Anti-corrosion performance of 8-hydroxyquinoline derivatives for mild steel in acidic medium: Gravimetric, electrochemical, DFT and molecular dynamics simulation investigations

The anti-corrosion potency of three synthesized 8-hydroxyquinoline derivatives, namely 5-(azidomethyl)-7-(morpholinomethyl)quinolin-8-ol (HM1), 2-(8-hydroxy-7-(morpholinomethyl)quinolin-5-yl)acetonitrile (HM2), 5-(azidomethyl)-7-(piperidin-1-ylmethyl)quinolin-8-ol (HM3) in hydrochloric acid for mild steel was investigated using weight loss and electrochemical techniques.
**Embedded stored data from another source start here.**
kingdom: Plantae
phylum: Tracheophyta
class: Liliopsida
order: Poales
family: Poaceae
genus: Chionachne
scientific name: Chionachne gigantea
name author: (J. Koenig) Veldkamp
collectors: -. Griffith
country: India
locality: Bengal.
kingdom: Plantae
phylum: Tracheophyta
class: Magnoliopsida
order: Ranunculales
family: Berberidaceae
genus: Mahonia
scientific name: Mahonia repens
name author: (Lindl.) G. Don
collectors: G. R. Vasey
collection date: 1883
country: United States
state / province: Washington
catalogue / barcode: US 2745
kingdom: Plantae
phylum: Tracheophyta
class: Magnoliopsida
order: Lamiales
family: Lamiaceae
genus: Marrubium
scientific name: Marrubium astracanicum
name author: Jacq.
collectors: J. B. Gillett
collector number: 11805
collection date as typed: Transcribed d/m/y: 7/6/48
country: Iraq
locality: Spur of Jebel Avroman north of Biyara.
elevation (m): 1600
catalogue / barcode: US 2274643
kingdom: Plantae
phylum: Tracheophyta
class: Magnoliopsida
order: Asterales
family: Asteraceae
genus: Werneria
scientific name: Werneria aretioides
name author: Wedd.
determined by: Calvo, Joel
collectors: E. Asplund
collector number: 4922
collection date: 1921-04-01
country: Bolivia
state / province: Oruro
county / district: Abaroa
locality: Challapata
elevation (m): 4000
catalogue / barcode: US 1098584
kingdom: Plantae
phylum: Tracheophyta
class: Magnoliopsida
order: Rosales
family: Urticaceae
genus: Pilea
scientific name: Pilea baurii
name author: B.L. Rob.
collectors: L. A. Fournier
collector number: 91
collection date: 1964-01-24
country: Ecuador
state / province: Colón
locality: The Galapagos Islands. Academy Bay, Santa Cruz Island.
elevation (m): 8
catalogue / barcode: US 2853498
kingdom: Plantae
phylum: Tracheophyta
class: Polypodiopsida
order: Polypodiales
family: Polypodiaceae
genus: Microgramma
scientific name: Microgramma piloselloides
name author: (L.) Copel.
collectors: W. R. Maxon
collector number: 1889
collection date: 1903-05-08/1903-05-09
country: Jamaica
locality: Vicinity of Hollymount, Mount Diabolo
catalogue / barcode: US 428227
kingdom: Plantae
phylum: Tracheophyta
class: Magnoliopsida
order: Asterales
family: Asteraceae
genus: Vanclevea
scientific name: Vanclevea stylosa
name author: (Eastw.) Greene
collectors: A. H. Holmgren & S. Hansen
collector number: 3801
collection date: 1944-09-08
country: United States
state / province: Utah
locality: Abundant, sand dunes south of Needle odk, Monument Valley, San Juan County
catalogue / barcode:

Potentiodynamic polarization (PDP) data reveal that all three compounds were cathodic inhibitors, with HM3 presentation significant mixed-type effect at high inhibitor concentrations (10⁻³ M). Electrochemical impedance spectroscopy (EIS) data reveal better adsorption of compounds species on MS surface at increased inhibitor concentrations with HM1, HM2 and HM3 reaching a maximum efficiency of 90, 89 and 88%. The three compounds HM1, HM2 and HM3 were inclined towards the Langmuir adsorption-isotherm by spontaneous chemical-physical adsorptions of inhibitors on the mild steel surface. The correlation between the electronic properties and inhibition efficacies of the tilted inhibitors was determined by using simple linear regression technique. Electronic properties were calculated for neutral and protonated forms in a polarizable continuum model using the DFT method at the B3LYP/6–311 + G (d, p) level of theory. The active adsorbed sites of HM1-HM3 on the metal surface were determined by analyzing their corresponding electrostatic surface potentials (ESP). Furthermore, molecular dynamics simulations have been performed to illustrate the most conceivable adsorption configuration between the inhibitors and metal surface.